New projects are created by choosing New Project from the File menu. Visual Studio .NET displays the New Project dialog box, as shown in Figure 1-8. This dialog box gives you access to all available project types, including Database, Setup, and Deployment projects. If you have Visual Basic .NET or other languages installed, you can create new projects in those languages from this dialog box.
All projects are created as part of a solution, which can contain multiple projects of different types. A solution ties together all the projects and files that you’re working with in an instance of the Visual Studio .NET IDE. By default, when you create a new project, the current solution is closed and a new solution is created to house your project. To override this behavior and add a new project to the current solution, select the Add To Solution radio button instead of the Close Solution radio button in the New Project dialog box.
A number of templates are available for creating new Visual C# projects. Each template will create a project skeleton, usually with an initial set of source files added to the project. Each project includes an AssemblyInfo.cs source file, which is used to configure properties for your compiled assembly.
Each Visual C# project template will provide a default name for the project. In most cases, you should override the suggested project name unless you’re happy with names like ConsoleApplication1. The New Project dialog box also allows you to specify a location for your project.
The available templates for Visual C# projects are listed here:
Windows Application Creates a Windows Forms application that initially consists of a single form. The class that supports the initial form also provides the main entry point to the application.
Class Library Creates a project containing a single Visual C# class, with no specified inheritance. You can use this class as a starting point to create new class libraries of any type.
Windows Control Library Creates a project that you can use to develop reusable user interface controls for Windows applications. The project includes one class, which is derived from System.Windows.Forms.UserControl.
ASP.NET Web Application Creates an ASP.NET project, including all the necessary files for a simple Web application. The project includes a number of files specific to Web applications that will be discussed in greater detail in Chapter 20.
ASP.NET Web Service Creates a special type of Web application that uses the Simple Object Access Protocol (SOAP) to expose services that can be invoked by SOAP clients.
Web Control Library Creates a project that you can use to develop reusable user interface controls for Web applications. This type of project is discussed in more detail in Chapter 20.
Console Application Creates a command-line application for Windows. This type of project includes one Visual C# .NET class that includes the main entry point for the application.
Windows Service Creates a Windows service application, a special type of long-running process that runs on Microsoft Windows NT, Microsoft Windows 2000, and Microsoft Windows XP. This type of application runs in its own Windows session and will continue to run even if the user logs off.
Empty Project Creates a Windows project with no source files. This type of project is useful if you’re planning to add existing files to the project.
Empty Web Project Creates a Web application project with no source files. This type of project is useful if you’ll be using files that already exist.
New Project In Existing Folder Creates a new, empty project in an existing folder, instead of creating a new project folder.
When you create a project using the ASP.NET Web Application, ASP.NET Web Service, or Empty Web Project template, the location of a machine that’s running Microsoft Internet Information Services (IIS) 5.1 or later is specified as the project location. If your development machine has IIS installed, you can specify localhost as the project location.
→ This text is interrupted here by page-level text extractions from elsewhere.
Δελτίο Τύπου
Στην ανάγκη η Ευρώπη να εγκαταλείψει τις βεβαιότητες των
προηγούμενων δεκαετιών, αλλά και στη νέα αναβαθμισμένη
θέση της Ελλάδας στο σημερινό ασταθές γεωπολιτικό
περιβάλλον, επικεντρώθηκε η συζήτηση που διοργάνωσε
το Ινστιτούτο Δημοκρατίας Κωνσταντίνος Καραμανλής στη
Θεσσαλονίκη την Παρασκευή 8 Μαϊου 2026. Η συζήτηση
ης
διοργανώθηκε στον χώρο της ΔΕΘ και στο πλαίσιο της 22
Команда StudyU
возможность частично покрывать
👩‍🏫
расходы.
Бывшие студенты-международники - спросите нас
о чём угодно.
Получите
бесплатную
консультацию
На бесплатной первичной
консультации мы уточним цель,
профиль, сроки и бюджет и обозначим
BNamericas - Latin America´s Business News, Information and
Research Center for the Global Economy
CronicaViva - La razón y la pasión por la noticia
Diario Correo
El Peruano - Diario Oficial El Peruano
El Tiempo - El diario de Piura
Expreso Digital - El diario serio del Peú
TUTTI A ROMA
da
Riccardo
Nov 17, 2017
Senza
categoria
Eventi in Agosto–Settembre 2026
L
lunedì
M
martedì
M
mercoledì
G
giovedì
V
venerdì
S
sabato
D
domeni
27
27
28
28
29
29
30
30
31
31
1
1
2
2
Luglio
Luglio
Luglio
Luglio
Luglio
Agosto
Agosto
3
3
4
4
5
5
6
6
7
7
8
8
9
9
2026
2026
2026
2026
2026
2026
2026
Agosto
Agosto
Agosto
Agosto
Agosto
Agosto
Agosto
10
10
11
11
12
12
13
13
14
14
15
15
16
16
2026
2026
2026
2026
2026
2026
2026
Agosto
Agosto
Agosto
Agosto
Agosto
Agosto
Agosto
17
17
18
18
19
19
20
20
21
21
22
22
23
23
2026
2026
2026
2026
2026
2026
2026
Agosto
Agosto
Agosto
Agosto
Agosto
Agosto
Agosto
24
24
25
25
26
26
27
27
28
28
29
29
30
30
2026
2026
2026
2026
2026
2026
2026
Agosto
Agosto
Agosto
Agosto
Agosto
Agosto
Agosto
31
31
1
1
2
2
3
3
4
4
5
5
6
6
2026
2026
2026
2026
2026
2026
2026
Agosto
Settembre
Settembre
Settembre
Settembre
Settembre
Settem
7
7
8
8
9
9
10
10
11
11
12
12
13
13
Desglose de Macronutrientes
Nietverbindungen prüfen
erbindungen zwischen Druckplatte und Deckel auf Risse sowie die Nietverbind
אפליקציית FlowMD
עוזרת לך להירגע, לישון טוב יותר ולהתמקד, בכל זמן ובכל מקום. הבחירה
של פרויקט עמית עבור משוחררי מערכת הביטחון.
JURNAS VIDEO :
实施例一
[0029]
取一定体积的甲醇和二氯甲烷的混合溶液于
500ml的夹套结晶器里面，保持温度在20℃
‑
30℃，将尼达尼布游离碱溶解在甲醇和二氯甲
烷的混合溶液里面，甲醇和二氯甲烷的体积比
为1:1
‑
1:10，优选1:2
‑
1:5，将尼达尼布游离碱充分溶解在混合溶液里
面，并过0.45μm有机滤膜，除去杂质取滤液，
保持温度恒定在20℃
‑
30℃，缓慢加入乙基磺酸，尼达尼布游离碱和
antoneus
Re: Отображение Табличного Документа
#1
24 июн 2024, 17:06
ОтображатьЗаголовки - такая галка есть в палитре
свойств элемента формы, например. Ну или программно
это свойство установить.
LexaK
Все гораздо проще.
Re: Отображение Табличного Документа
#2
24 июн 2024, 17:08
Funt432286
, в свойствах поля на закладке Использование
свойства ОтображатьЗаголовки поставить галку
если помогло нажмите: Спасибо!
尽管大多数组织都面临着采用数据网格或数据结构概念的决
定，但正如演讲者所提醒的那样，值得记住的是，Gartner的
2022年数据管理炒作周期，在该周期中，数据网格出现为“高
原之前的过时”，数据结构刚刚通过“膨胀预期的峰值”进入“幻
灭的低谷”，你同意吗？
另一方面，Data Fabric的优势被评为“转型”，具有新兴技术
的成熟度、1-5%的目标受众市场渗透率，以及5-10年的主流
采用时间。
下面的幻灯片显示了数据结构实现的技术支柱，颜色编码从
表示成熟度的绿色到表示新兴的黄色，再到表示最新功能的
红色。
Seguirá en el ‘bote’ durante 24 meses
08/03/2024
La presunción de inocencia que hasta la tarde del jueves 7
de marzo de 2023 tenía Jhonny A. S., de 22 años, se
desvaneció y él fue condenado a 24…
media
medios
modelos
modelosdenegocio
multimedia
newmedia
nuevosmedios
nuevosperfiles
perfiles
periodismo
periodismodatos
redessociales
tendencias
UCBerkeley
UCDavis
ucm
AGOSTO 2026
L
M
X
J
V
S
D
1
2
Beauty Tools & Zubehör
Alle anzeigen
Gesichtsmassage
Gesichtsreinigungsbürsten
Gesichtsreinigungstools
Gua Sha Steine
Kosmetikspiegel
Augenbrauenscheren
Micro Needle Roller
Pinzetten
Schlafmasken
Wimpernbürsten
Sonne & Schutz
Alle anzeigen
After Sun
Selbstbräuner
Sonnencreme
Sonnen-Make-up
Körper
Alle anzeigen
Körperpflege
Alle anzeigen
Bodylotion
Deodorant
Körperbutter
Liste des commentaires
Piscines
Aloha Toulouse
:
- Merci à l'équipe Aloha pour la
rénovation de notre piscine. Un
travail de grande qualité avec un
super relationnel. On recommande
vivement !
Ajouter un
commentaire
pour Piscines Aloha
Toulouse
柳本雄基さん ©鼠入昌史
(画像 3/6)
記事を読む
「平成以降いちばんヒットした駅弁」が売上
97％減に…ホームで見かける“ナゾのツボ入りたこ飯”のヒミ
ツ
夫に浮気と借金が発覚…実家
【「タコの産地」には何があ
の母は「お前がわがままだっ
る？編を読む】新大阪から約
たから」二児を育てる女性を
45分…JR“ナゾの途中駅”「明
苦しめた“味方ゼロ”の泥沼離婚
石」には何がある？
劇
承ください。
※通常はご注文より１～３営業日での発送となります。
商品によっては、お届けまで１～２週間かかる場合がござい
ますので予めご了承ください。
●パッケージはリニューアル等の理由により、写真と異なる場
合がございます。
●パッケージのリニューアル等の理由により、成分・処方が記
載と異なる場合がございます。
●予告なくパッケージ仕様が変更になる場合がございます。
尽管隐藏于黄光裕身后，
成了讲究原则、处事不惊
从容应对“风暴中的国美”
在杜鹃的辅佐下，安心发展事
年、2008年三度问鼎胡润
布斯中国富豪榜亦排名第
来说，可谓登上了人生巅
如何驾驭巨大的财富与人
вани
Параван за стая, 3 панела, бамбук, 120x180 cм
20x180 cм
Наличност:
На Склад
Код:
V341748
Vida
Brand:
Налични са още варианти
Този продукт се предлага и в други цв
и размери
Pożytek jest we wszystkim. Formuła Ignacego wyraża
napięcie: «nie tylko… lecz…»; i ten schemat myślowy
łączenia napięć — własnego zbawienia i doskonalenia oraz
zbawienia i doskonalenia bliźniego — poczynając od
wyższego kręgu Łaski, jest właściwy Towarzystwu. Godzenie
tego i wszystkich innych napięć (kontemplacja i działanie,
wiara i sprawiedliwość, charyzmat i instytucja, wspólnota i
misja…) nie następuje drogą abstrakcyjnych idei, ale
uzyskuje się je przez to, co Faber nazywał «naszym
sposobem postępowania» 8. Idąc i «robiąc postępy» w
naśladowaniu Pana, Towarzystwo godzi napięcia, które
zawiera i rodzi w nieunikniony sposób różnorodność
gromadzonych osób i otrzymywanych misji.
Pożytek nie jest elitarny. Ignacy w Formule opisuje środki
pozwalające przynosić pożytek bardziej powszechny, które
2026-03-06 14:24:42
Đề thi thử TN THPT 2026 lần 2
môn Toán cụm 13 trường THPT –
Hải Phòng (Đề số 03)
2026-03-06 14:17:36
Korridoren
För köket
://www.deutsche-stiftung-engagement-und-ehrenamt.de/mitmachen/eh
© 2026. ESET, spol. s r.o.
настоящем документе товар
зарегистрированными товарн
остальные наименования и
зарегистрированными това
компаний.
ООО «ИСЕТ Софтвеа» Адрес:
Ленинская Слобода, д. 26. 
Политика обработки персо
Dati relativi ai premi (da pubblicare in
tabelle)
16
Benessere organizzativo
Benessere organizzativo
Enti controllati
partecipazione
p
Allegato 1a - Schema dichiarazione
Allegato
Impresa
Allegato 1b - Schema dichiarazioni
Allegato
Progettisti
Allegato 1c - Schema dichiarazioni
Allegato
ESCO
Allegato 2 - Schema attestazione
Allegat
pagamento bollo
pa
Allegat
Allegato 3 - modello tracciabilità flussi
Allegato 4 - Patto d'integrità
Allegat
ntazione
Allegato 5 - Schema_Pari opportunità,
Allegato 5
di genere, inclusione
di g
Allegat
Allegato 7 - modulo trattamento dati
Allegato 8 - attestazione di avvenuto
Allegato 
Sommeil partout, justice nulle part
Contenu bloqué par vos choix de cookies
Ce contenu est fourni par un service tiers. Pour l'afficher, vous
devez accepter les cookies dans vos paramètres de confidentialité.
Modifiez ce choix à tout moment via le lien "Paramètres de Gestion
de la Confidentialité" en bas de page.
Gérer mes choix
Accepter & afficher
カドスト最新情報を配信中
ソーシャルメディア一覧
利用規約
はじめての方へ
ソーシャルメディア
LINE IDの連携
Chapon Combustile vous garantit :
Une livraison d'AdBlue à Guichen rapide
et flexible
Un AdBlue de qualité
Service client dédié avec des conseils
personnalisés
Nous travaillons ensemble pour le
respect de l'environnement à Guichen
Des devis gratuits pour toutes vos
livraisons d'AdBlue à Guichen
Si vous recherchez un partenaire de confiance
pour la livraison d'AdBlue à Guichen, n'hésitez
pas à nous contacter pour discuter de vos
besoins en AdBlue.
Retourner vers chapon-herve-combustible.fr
Each project template creates its own unique set of files used to compile your project. A subdirectory with the same name as the project is created to contain the project’s files; by default, its location is under My Documents\Visual Studio Projects. All project files are located in the project directory except for Web applications and Web services. For these projects, most files are uploaded into a virtual directory accessible to your Web server, with only a solution file remaining in the project directory.
The first project we’ll look at is the classic Hello World program written in Visual C#.
To create a basic HelloWorld project, open the New Project dialog box, and select the Visual C# Projects folder in the Project Types list. Next select Console Application from the Templates list, and change the project name to HelloWorld. It’s not necessary to change the default location of the project; however, you might want to make note of the location so that you can access the project later. When you’re happy with the name and location of the project, click OK, and Visual Studio .NET will create the project for you.
The files generated for the HelloWorld solution fall into two categories: files that define the solution and the project, and source files that are compiled to generate the project assembly.
When a new project such as HelloWorld is created, it’s usually created as part of a new solution. The solution will have the same name as the project, although each can be renamed after the project is created. The project and solution files for the HelloWorld project include the following:
HelloWorld.suo A hidden binary file that contains current user options for the solution
HelloWorld.sln A text file that contains information about the solution
HelloWorld.csproj An XML file that defines the Visual C# project
HelloWorld.csproj.user An XML file that contains user-specific project information
The source files generated for a project vary for each type of project template. The specific files that are generated will be discussed throughout this book as we examine each project type. All the project types share a few similarities, however. For example, all Visual C# projects include an AssemblyInfo.cs file, which is used to define assembly characteristics. Each project’s source files also define a default namespace that encloses all classes and other types in the project. This default namespace is initially set to the name of the project but should be changed to a more unique name if your project is to be distributed to others.